Лида самоотверженно мерзла под его темными окнами. Хотя мы были знакомы, так сказать, заочно, ее слабые струны для меня не составляли секрета. Делом пяти минут было завязать разговор и пригласить ее погреться неподалеку в кафе. Я назвал себя первым попавшимся именем, кажется, — Ипполитом. Она согласилась. Ей все равно идти было некуда.
Пока мы ждали сациви и шашлыки по-карски, я высказал ей в утешение несколько комплиментов.
— Зачем вы бороду носите? — спросила она кокетливо. — Для солидности? Но это вас старит. И вообще — рыжим борода не к лицу.
— Что вы говорите?! Какой же я рыжий?! — ужаснулся я ее способности перекрашивать вещи по своему вкусу.
— Нет, вы рыжий! — упрямилась Лида. — С рыжеватым оттенком. Вы немного похожи на одного моего знакомого…
Я не считал нужным муссировать эту тему, опасную для всех нас, но сказал напрямик, что терпеть не могу рыжих. Рыжие вечно думают, что все на них смотрят, и потому они ужасно много мнят о себе и никому не верят. А на самом деле никто на рыжих не смотрит и смотреть не желает, и нет никому до них — до рыжих — никакого дела.
— Зато они — ревнивые, — хвасталась Лида. — И все тонко чувствуют и тонко понимают.
О, я прекрасно видел, куда летят ее мысли. Но все это было впустую. К тому времени, как нам подали ужинать, ее рыжеволосый красавец успел далеко зайти в разрушительном изобретательстве. Лежа во мраке и уткнув лицо в подушку, он силился, что есть мочи, ни о чем не думать.
— Ди-ди-ди, ля-ля-ля. Ди-ди-ди, ля-ля-ля, — бормотал он сосредоточенно.
Ему казалось, что, выключив мозг с помощью очевидной бессмыслицы, он избавится от соглядатаев, подсматривающих за ним изнутри. Мало ему было восстанавливать против себя целый свет. В самом себе он заприметил следы моего тайного розыска и решил сразиться со мной на путях своего сознания. «Ди-ди-ди, ля-ля-ля» — попробуй пробейся сквозь эту стену. И не зацепишься. Что значит это тупое, бесталанное дидиликанье?..
Я сказал Лиде, разливая коньяк:
— Пейте, Лидочка. Пейте, Лидидилия. Не будем думать ни о каких рыжих, ни о каких рыжих. Не обращайте на рыжих внимания. Вам сразу станет легче. Кушайте сациви и шашлык. Шашлык! Шашлык! Сациви!
— Ди-ди-ди, ля-ля-ля! дядя! дядя! дядя! Ди-ди-ди, ли-ди-ди…
— Сациви! Сациви! Кушайте, Лидочка, шашлык. Жирный, жирный, рыжий шашлык. Шаш? — или шиш? — лык! лык! лык! Сациви!

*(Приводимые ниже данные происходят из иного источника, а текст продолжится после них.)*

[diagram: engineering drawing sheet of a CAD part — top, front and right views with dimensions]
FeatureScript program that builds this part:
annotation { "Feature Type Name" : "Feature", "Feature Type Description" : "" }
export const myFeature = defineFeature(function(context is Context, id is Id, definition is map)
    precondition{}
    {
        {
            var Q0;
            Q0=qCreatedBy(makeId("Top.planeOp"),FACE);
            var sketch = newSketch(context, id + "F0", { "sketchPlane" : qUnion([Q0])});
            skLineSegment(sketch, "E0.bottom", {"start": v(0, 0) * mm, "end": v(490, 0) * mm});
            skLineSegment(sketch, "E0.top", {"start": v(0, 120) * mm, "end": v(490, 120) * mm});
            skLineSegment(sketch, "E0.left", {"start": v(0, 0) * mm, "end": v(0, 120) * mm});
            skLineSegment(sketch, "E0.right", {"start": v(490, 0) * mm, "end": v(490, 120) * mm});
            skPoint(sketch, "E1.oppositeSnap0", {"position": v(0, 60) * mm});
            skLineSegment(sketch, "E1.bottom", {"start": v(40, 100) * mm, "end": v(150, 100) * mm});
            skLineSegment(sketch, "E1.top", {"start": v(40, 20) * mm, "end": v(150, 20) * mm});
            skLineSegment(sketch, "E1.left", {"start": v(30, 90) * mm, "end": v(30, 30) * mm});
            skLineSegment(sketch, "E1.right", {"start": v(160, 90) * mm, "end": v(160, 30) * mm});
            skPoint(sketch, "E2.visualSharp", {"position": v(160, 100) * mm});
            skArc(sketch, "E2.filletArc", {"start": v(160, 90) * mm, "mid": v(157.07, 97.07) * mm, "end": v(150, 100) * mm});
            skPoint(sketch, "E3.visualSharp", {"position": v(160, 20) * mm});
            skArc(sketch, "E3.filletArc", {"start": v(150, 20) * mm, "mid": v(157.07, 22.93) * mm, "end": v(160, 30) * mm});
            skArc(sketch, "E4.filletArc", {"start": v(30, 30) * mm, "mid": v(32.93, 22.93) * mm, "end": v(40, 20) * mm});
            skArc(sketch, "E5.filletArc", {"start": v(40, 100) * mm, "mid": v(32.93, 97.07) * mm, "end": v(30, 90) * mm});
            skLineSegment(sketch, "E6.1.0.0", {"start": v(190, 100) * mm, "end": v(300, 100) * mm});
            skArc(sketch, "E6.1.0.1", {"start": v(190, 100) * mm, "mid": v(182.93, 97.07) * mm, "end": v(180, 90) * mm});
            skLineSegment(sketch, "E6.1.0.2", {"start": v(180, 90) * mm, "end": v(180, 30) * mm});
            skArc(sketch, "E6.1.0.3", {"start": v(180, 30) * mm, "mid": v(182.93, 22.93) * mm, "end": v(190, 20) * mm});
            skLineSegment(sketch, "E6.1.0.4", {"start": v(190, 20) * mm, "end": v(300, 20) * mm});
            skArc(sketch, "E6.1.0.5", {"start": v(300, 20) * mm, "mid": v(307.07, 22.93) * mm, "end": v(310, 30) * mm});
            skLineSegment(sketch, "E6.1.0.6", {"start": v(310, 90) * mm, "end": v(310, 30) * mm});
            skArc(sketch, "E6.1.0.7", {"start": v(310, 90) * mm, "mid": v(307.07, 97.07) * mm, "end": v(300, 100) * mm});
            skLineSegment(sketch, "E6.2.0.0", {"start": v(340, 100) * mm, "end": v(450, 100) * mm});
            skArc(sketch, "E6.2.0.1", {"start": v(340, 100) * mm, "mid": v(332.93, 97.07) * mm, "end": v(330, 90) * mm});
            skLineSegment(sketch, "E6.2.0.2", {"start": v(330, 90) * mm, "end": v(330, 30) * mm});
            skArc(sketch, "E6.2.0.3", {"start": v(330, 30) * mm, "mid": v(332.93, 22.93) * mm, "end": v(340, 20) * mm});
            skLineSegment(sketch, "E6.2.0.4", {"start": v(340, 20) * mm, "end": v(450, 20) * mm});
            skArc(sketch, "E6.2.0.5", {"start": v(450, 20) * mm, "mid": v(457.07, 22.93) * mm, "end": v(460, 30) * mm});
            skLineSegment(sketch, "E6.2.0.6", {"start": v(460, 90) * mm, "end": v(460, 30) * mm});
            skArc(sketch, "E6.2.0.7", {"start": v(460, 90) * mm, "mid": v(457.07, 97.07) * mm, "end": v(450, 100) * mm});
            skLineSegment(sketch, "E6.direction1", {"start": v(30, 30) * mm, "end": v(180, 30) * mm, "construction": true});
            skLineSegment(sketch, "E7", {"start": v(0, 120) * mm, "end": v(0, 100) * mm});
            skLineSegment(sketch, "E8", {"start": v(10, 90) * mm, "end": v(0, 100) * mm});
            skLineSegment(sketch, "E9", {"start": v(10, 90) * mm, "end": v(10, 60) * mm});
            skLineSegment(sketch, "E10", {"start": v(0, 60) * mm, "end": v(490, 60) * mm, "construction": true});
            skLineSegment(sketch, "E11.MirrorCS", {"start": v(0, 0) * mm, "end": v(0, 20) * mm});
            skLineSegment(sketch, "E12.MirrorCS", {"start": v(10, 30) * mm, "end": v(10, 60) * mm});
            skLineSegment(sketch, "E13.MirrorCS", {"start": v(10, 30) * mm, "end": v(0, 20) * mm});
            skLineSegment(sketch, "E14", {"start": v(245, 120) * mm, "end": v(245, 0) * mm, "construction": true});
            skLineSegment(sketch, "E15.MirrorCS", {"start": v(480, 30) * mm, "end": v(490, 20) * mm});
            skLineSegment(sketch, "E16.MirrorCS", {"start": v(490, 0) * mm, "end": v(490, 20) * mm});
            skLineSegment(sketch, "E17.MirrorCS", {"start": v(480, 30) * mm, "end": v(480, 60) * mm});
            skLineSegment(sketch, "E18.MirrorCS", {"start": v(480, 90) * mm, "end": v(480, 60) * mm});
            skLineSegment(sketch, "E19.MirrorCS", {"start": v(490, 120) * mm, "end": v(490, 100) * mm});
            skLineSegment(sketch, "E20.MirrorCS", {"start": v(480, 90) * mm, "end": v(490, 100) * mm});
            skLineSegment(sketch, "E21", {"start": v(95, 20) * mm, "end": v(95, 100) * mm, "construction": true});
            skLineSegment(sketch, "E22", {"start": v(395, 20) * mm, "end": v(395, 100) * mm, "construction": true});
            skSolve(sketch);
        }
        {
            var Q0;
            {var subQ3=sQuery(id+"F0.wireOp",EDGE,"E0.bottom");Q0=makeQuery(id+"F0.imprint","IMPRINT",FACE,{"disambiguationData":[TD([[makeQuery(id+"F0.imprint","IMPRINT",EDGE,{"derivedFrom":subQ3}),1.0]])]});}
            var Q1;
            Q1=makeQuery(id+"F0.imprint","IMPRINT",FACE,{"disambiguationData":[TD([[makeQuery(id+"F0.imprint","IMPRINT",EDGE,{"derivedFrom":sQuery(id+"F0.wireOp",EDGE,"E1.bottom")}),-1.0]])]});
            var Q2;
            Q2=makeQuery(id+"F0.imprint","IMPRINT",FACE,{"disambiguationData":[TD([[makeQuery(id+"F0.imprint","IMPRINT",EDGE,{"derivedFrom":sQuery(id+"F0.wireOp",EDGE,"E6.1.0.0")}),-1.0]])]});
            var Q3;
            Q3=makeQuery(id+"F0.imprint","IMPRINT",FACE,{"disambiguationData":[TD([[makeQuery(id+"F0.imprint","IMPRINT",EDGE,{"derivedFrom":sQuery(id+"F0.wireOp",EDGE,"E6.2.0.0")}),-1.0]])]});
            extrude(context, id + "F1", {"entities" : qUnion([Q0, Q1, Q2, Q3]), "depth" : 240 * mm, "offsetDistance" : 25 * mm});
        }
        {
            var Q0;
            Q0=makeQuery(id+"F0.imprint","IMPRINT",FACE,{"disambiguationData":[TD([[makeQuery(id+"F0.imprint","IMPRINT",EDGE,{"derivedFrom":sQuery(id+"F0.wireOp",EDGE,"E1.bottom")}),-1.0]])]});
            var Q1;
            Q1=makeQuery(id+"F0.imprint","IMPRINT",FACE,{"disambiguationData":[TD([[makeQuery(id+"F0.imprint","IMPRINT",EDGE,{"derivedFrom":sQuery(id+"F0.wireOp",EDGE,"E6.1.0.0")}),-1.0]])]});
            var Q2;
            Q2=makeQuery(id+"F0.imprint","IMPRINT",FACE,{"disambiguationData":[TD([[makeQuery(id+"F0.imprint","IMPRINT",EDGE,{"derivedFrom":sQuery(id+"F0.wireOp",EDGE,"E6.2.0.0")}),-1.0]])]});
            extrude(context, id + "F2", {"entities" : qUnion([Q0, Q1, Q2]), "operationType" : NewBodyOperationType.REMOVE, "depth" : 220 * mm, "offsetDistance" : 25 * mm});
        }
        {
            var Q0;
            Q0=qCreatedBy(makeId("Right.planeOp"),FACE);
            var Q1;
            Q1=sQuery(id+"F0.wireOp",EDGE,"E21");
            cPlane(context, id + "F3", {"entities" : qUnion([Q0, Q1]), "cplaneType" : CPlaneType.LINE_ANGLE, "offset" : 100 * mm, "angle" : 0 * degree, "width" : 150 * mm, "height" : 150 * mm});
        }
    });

Но мы не могли, сколько ни бились, отвлечься друг от друга, побороть притяжение, влекущее нас к катастрофе. К тому же и мне и ему мешала Лида. Она сказала, разогревшись после третьей рюмки:
— Вы мне нравитесь, Ипполит. Вы очень, очень похожи на одного моего знакомого. Он тоже меня угощал у одних моих знакомых. Только я вас прошу — сбрейте бороду. Ну, пожалуйста, милый, для меня. Возьмите бритву и сбрейте!
У меня дух захватило от ее предложения.
— Молчите! — крикнул я ей. — Ни слова больше! Ни одного упоминания ни о каких острых предметах! Слышите?!
И в то же мгновение я увидал, что он поднимает голову.
Ты поднял голову, как бы прислушиваясь к нашему разговору, и улыбнулся. Ты сказал себе мысленно: «Надо побриться» и повторил вслух: — Надо побриться! Ля-ля-ля! Надо побриться!
И опять улыбнулся — второй раз за все это время.
Меня била дрожь. Я схватил Лиду за руку, и мы, не допив коньяк, выбежали на улицу. Там — без предисловий — я объявил, что люблю ее, люблю безумно, страстно, и ни на кого не хочу смотреть кроме нее, и ни о ком не желаю думать, и потому она обязана мне сегодня принадлежать — немедленно, тут же, вот сейчас!
Ты встал и включил электричество. Твои глаза сощурились.
Лида сказала:
— Но здесь же холодно и ходят люди. Если вы так настаиваете, поедемте к вам домой, если вы не женаты.
Я тащил ее по улице, пока ты согревал воду и отыскивал свой помазок и эту самую свою бритву. У меня оставались считанные минуты. Не оставалось ничего другого, как зайти в чей-то подъезд. На самой верхней площадке было не так уж холодно, и было маловероятным, чтобы нас увидали.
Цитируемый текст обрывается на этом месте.